Overall, a review of the literature on yoga for weight loss in obese individuals postulate that enhanced awareness brought on by yoga leads to healthier food choices, slower and more mindful eating, and ultimately healthy body mass index. A major limitation of the RCTs were the small sample sizes and the limited methodology reporting on specific yoga techniques used. In a comprehensive meta-analysis on RCTs done for yoga and weight management, an analysis of 30 published research trials with a total of 2,173 participants indicated that yoga was considered a safe and effective intervention to reduce BMI in in otherwise healthy adults who were overweight or obese. Key factors that may play a role in yoga’s effectiveness in weight loss and maintenance are duration of practice, frequency, dietary elements, and the residential or home practice aspect.
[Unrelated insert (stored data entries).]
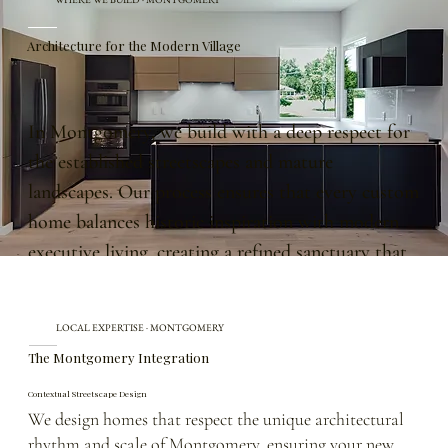
Architecture for the Modern Village
In Montgomery, we build with a deep respect for
the established streetscapes and mature
landscapes. Our process ensures that every custom
home balances historic inspiration with modern
executive living, creating a refined sanctuary that
feels naturally settled and built to endure for
generations.
LOCAL EXPERTISE · MONTGOMERY
The Montgomery Integration
Contextual Streetscape Design
We design homes that respect the unique architectural
rhythm and scale of Montgomery, ensuring your new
In summary, the research published to date suggests that yoga can be an acceptable, safe, noninvasive, low-risk, and effective treatment option for obesity, reducing BMI and other anthropometric measures in obese or overweight adults. Importantly, yoga appears to affect key underlying risk factors including stress, emotion, mind-body awareness, and overall lifestyle behaviors. Additionally, the efficacy of yoga may possibly be supplemented and enhanced by interventions in residential treatment settings and by the additional incorporation of Ayurveda. Future yoga research with stronger research protocols will offer clarity and possibly confirm these preliminary findings that yoga can play an important role in the successful long-term treatment of obesity. An example of an ongoing trial in this direction is a comprehensive, country-wide study of yoga for obesity in India by the Patanjali Research Foundation led by yoga researcher Shirley Telles with a proposed sample size of 7,000 participants measuring anthropometric, biochemical, and psychological outcomes with a long-term, one-year follow-up.